Tresorit has been brought up in multiple previous discussions, but has never actually been looked at. We should probably consider it, because our current cloud storage providers are very lacking: Nextcloud is mostly only good as a self-hosted solution, and neither Proton Drive nor Cryptee have desktop sync clients.
Probably worth noting it’s closed source and owned by the Swiss government.
This is not necessarily a blocker, but after a brief looking at their pricing, it seems that they only allow you to upload files up to 10GB per file on the Personal plan.
It doesn’t seem to be a technical limitation, because the Professional plan bumps that limit up to 15GB per file.
It feels weird that they would do that unless there’s a specific reason I’m missing. There’s already a limit on overall storage you can use (as there should be), so an individual file limit is a bit jarring.
I use it and I’m pretty happy about it.
Upload and download speed are very fast.
The only bad point for me is 2FA.
No 2UF/FIDO2 support for the moment, but it’s planned (no public ETA)
However, it is mandatory to have two methods, in my case, email and OTP. No recovery code. I think it’s a little pity.
Small precision: It’s legally based in Switzerland, but it’s Hungarian.
Servers for individuals are in Ireland, not Switzerland. (I don’t care personally, but it’s better to know)
Tresorit seems to be the most mature end-to-end encrypted cloud storage provider available. In terms of quality on both a personal and business/enterprise level, it is on par with and a serious alternative to Google Drive, Dropbox and OneDrive who do not offer E2EE, as a secure and private file storage and collaboration platform. They offer clients for all platforms and also have email addons/plugins.
They have strong regulatory compliance when it comes to GDPR, CCPA, HIPAA etc. Security seems very good and certified after having undergone an independent third-party audit.
They also offer Tresorit Send as an E2EE file sharing service, which is available as a browser extension as well.
As for its closed source model, needless to say, it’s not an accurate indicator of privacy and security. A great example of this is MEGA which claims to be E2EE and has fully open source clients, yet its encryption was found out to be so weak, broken and full of holes that user data could be easily accessed and it might as well have been stored unencrypted. For those with high risk threat models that are unwilling to trust the provider, using additional client-side encryption tools is always a recommended option before uploading.
Usually we have no reason to recommend a closed source product when a much better, more secure and more practical open source alternative exists, but the cloud storage options are lacking, and while Proton Drive is great and has extremely promising potential to be the best-in-class, it still needs years to fully mature, so this seems worth examining and considering.
Should be noted though Tresorit has had numerous third party audits unlike MEGA iirc.
One of the specific points here was:
Perform review with specific attention to Tresorit’s claim regarding end-to-end encryption and identify security deficiencies, vulnerabilities, architectural deficiencies or any other deficiency that may potentially undermine this claim.

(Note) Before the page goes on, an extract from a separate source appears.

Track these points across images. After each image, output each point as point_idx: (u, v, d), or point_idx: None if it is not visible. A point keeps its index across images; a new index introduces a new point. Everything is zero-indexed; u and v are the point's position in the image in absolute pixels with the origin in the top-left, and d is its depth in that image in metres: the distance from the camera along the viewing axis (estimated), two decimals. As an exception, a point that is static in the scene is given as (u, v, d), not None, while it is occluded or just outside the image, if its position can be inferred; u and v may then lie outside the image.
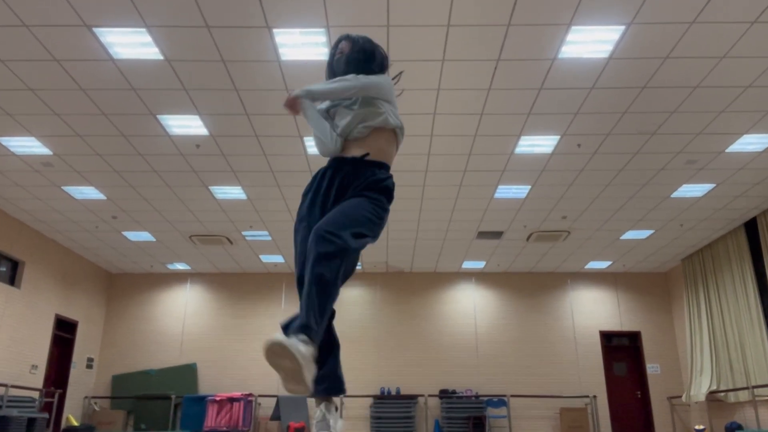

I have been using Tresorit for the past two years and have found the software, ease of use, reliability, and customer service to all be stellar. As far as I know it’s the best middle ground between privacy and functionality out there.
When I signed up I got in touch with them about this. Upon request they increased my account’s file size limit to 20GB but said they weren’t able to go further than that due to technical limitations of the encryption method they use.
This was a couple of years ago now so things may have changed since then, but it’s worth reaching out to their customer service to see if they can provide more details.
In the meantime I had to set up BackBlaze (with my own encryption key) for the extremely large >20GB media files on my NAS.
If you ever get in touch with them about adding them to the recommendations: I think it’s important to ask them when they plan to change the second factor.
Even if on the rest, Tresorit is a reliable solution (in my opinion, the most interesting), it would be the only recommendation that forces to use (as a backup method) sms or email.
Carrying a security key support can take time. Just removing this requirement is quick.
They are more business oriented, but they follow you on twitter, maybe they would be interested and open to recommandations, at least for individual subscriptions.
the closed source nature is a miss imo. swiss gov is irrelevant. one of tresorit’s staff did provide a reason for this via reddit (3 years ago) but ultimately the question is do we take their word that it’s safe despite being closed source?
Agreed. And until there’s an open source option that matches Tresorit’s reliability, stability, and feature set (maybe Proton Drive in a few years?) … it’s a valuable option.
I’m actually kind of hoping Skiff drive will get there some point, but as its neither open source nor are there any public audits we can’t add it right yet. They do seem to be things that the authors are interested in though.
Filen doesn’t have any audits yet either mentioned on their site.